▶ Material to process:
——————————
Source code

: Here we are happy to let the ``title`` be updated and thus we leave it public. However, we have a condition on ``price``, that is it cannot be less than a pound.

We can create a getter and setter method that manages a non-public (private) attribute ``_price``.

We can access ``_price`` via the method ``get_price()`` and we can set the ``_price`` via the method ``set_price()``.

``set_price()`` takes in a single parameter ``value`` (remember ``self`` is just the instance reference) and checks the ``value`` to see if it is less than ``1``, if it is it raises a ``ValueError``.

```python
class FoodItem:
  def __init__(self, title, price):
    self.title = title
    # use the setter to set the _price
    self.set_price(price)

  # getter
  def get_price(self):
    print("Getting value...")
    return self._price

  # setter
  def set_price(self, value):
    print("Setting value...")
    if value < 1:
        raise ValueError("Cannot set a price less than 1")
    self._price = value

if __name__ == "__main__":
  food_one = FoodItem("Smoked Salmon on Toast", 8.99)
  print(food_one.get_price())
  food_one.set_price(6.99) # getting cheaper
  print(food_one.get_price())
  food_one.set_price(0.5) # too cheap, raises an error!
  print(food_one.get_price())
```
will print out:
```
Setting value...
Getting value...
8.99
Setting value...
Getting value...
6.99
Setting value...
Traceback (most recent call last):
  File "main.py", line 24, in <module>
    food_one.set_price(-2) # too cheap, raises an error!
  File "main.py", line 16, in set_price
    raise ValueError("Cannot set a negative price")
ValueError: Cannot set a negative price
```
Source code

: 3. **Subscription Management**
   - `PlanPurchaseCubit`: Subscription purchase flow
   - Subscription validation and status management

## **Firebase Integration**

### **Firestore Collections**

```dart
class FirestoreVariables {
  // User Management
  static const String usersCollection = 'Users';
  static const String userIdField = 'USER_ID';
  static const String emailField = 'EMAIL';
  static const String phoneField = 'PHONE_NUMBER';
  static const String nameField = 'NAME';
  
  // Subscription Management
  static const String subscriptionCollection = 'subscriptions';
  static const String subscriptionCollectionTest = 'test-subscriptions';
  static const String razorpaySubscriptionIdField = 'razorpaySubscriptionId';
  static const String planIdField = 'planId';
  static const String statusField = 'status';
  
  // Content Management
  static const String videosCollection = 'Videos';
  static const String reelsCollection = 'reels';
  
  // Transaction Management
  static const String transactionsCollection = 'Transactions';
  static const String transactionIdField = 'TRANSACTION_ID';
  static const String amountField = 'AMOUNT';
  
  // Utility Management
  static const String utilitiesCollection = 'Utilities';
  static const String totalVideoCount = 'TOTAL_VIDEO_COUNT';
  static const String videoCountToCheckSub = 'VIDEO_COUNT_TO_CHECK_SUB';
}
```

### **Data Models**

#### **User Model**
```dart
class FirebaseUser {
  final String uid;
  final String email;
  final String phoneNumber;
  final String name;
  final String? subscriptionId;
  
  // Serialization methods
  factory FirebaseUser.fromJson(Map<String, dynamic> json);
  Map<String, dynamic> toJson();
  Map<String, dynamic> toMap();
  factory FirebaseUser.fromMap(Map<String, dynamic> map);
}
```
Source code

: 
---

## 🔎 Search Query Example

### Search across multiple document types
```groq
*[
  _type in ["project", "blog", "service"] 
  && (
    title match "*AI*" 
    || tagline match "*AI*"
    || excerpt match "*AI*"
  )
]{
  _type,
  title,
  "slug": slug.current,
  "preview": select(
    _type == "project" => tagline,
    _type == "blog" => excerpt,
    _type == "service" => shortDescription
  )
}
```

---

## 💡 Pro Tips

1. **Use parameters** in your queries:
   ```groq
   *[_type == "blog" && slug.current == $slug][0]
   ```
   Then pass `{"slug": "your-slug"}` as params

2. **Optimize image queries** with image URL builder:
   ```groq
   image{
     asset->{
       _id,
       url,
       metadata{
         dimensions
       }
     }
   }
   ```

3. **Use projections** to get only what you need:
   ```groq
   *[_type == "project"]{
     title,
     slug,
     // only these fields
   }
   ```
——————————
▶ Task description:
Write out every entry again, exactly as it appears.

▶ Task answer:
Source code

: Here we are happy to let the ``title`` be updated and thus we leave it public. However, we have a condition on ``price``, that is it cannot be less than a pound.

We can create a getter and setter method that manages a non-public (private) attribute ``_price``.

We can access ``_price`` via the method ``get_price()`` and we can set the ``_price`` via the method ``set_price()``.

``set_price()`` takes in a single parameter ``value`` (remember ``self`` is just the instance reference) and checks the ``value`` to see if it is less than ``1``, if it is it raises a ``ValueError``.

```python
class FoodItem:
  def __init__(self, title, price):
    self.title = title
    # use the setter to set the _price
    self.set_price(price)

  # getter
  def get_price(self):
    print("Getting value...")
    return self._price

  # setter
  def set_price(self, value):
    print("Setting value...")
    if value < 1:
        raise ValueError("Cannot set a price less than 1")
    self._price = value

if __name__ == "__main__":
  food_one = FoodItem("Smoked Salmon on Toast", 8.99)
  print(food_one.get_price())
  food_one.set_price(6.99) # getting cheaper
  print(food_one.get_price())
  food_one.set_price(0.5) # too cheap, raises an error!
  print(food_one.get_price())
```
will print out:
```
Setting value...
Getting value...
8.99
Setting value...
Getting value...
6.99
Setting value...
Traceback (most recent call last):
  File "main.py", line 24, in <module>
    food_one.set_price(-2) # too cheap, raises an error!
  File "main.py", line 16, in set_price
    raise ValueError("Cannot set a negative price")
ValueError: Cannot set a negative price
```
Source code

: 3. **Subscription Management**
   - `PlanPurchaseCubit`: Subscription purchase flow
   - Subscription validation and status management

## **Firebase Integration**

### **Firestore Collections**

```dart
class FirestoreVariables {
  // User Management
  static const String usersCollection = 'Users';
  static const String userIdField = 'USER_ID';
  static const String emailField = 'EMAIL';
  static const String phoneField = 'PHONE_NUMBER';
  static const String nameField = 'NAME';
  
  // Subscription Management
  static const String subscriptionCollection = 'subscriptions';
  static const String subscriptionCollectionTest = 'test-subscriptions';
  static const String razorpaySubscriptionIdField = 'razorpaySubscriptionId';
  static const String planIdField = 'planId';
  static const String statusField = 'status';
  
  // Content Management
  static const String videosCollection = 'Videos';
  static const String reelsCollection = 'reels';
  
  // Transaction Management
  static const String transactionsCollection = 'Transactions';
  static const String transactionIdField = 'TRANSACTION_ID';
  static const String amountField = 'AMOUNT';
  
  // Utility Management
  static const String utilitiesCollection = 'Utilities';
  static const String totalVideoCount = 'TOTAL_VIDEO_COUNT';
  static const String videoCountToCheckSub = 'VIDEO_COUNT_TO_CHECK_SUB';
}
```

### **Data Models**

#### **User Model**
```dart
class FirebaseUser {
  final String uid;
  final String email;
  final String phoneNumber;
  final String name;
  final String? subscriptionId;
  
  // Serialization methods
  factory FirebaseUser.fromJson(Map<String, dynamic> json);
  Map<String, dynamic> toJson();
  Map<String, dynamic> toMap();
  factory FirebaseUser.fromMap(Map<String, dynamic> map);
}
```
Source code

: 
---

## 🔎 Search Query Example

### Search across multiple document types
```groq
*[
  _type in ["project", "blog", "service"] 
  && (
    title match "*AI*" 
    || tagline match "*AI*"
    || excerpt match "*AI*"
  )
]{
  _type,
  title,
  "slug": slug.current,
  "preview": select(
    _type == "project" => tagline,
    _type == "blog" => excerpt,
    _type == "service" => shortDescription
  )
}
```

---

## 💡 Pro Tips

1. **Use parameters** in your queries:
   ```groq
   *[_type == "blog" && slug.current == $slug][0]
   ```
   Then pass `{"slug": "your-slug"}` as params

2. **Optimize image queries** with image URL builder:
   ```groq
   image{
     asset->{
       _id,
       url,
       metadata{
         dimensions
       }
     }
   }
   ```

3. **Use projections** to get only what you need:
   ```groq
   *[_type == "project"]{
     title,
     slug,
     // only these fields
   }
   ```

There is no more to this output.